— Собирайся, — велел Светозар. — Завтра ярмарка под Выселками, отец сказал ехать — продать Огонька и кое-что из того, что зимой мастерили. Да и прикупить кой-чего нужно. Поедем с тобой вдвоём. Сейчас выедем, завтра утром будем там, а послезавтра вечером вернёмся.
Огонёк был теленком от весеннего приплода. А ярмарка — это всегда весело и хорошо. Несмеяна послушно кивнула, убрала куколку и лоскуток обратно в сундук: потом закончит. Не удержалась: погладила каждую по голове и прошептала тихо-тихо, так, чтобы Светозар не услышал: «Скоро вернусь». Пусть муж и привык к её причуде, но зачем злить лишний раз.
Вниз спускались вместе, и уже дошли до середины лестницы, когда тишину прорезал зычный голос Борислава.
— А я почему не еду?!
И вслед за ним тут же послышался негодующий крик Тихомира:
— Отец, мне нужны книги!
— Я сказал, едет Светозар, — жестко обрубил все возражения Финист.
Несмеяна спряталась за спину мужу, но без успеха. Их уже заметили.
— Несмеяне, значит, можно, а нам нельзя? — возмутился Борислав.
— Вот женишься, тогда поговорим, — спокойно ответил глава семейства.
Борислав поджал губы, покраснел, но промолчал. Тема его женитьбы в доме стояла остро. И, кажется, Финиста не устраивало даже не то, что старший его сын рискует остаться бобылем, а то, что он не проявляет по этому поводу никакого беспокойства. В хорошем настроении Борислав отшучивался, в плохом бормотал что-то под нос, не смея прямо выступить против отца, но в любом случае невесту искать не спешил. Но если Несмеяна заставала эти споры, то смотрела она не на старшего своего деверя, а на младшего. Тихомир, коли ему тоже случалось при них присутствовать, отводил глаза, а то и вовсе с тоской глядел через окно, из которого виднелся лес. И Несмеяна начало казаться, что он тоже не очень-то мечтает о браке. Это нежелание было ей знакомо и понятно, и она чувствовала некое сходство, а порой и вовсе родство с братьями мужа. Наверное, с этого все и началось.

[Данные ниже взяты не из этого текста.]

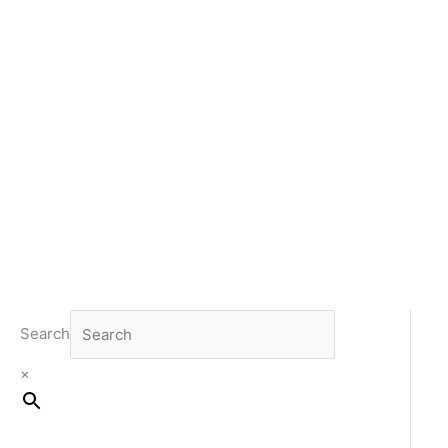
Search
×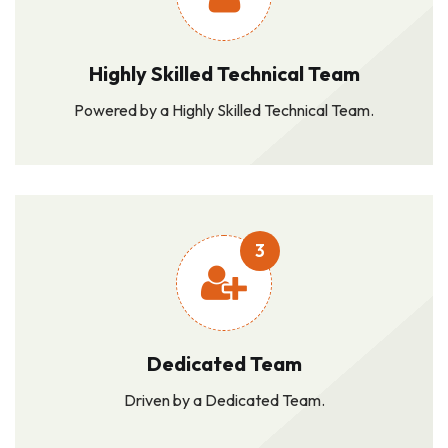
Highly Skilled Technical Team
Powered by a Highly Skilled Technical Team.
3
Dedicated Team
Driven by a Dedicated Team.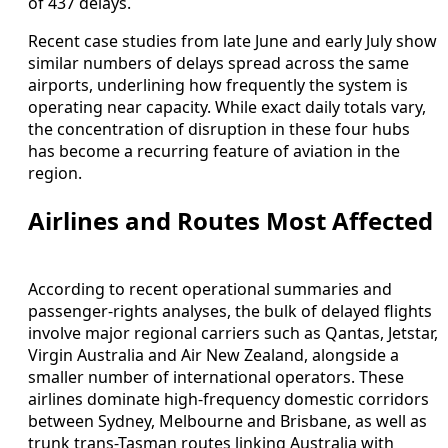
of 437 delays.
Recent case studies from late June and early July show
similar numbers of delays spread across the same
airports, underlining how frequently the system is
operating near capacity. While exact daily totals vary,
the concentration of disruption in these four hubs
has become a recurring feature of aviation in the
region.
Airlines and Routes Most Affected
According to recent operational summaries and
passenger-rights analyses, the bulk of delayed flights
involve major regional carriers such as Qantas, Jetstar,
Virgin Australia and Air New Zealand, alongside a
smaller number of international operators. These
airlines dominate high-frequency domestic corridors
between Sydney, Melbourne and Brisbane, as well as
trunk trans-Tasman routes linking Australia with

Два месяца минуло с тех пор, как Несмеяна переступила порог этого дома в качестве жены Светозара, и постепенно она начала привыкать к его обитателям. Те, кто нынче назывался ее семьей, были добрыми и шумными, и если шум этот поначалу ее пугал, то теперь она почти его не замечала. В этом доме то и дело смеялись, пели, разговаривали, кричали и шептались. Финист и Борислав, кажется, и вовсе не умели говорить тихо. Настя всегда работала с песней. Тихомир то и дело выяснял отношения со старшим братом, который задирал его постоянно, но как-то без злобы, любовно. Впрочем, от Финиста доставалось обоим. Свекра Несмеяна все так же побаивалась, но постепенно привыкала и к нему. На него работали две семьи батраков, и она ни разу не слышала, чтобы он ругал их прямо или за глаза. Платил Финист своим работникам тоже исправно. Непонятно было, откуда у него деньги, но Несмеяна не решилась спросить о том мужа. Иногда Финист пропадал куда-то на несколько дней, и тогда ее свекровка пела громче, явно пряча за песней свою тревогу. А потом, когда он возвращался, кидалась к нему. Кидалась без плача, как было принято, но так, что сразу становилось ясно: только ожиданием и жила, пока его не было. В такие моменты Несмеяна отводила глаза: было в их объятиях что-то такое, чего она никогда не видела между другими мужчинами и женщинами. Что-то, что заставляло ее смущаться, словно вздумалось ей подглядывать за чем-то, явно для чужих глаз не предназначенным. Но она привыкла уже и к этому. И вообще однажды вечером легла спать с мыслью о том, что семья мужа ей нравится. Все в этом доме заботились друг о друге. И о ней, как ни странно, тоже. В сундуке у нее рядом с куклами уже месяц лежала расписная свистулька, подаренная Бориславом. Тихомир, возвращаясь из леса, в котором часто бывал, всегда приносил ей орехи или ягоды. А еще они не чурались женской работы, хотя на показ свою помощь не выставляли, но коли Настасья не успевала с чем справиться, всегда бросались ей помогать, если были поблизости.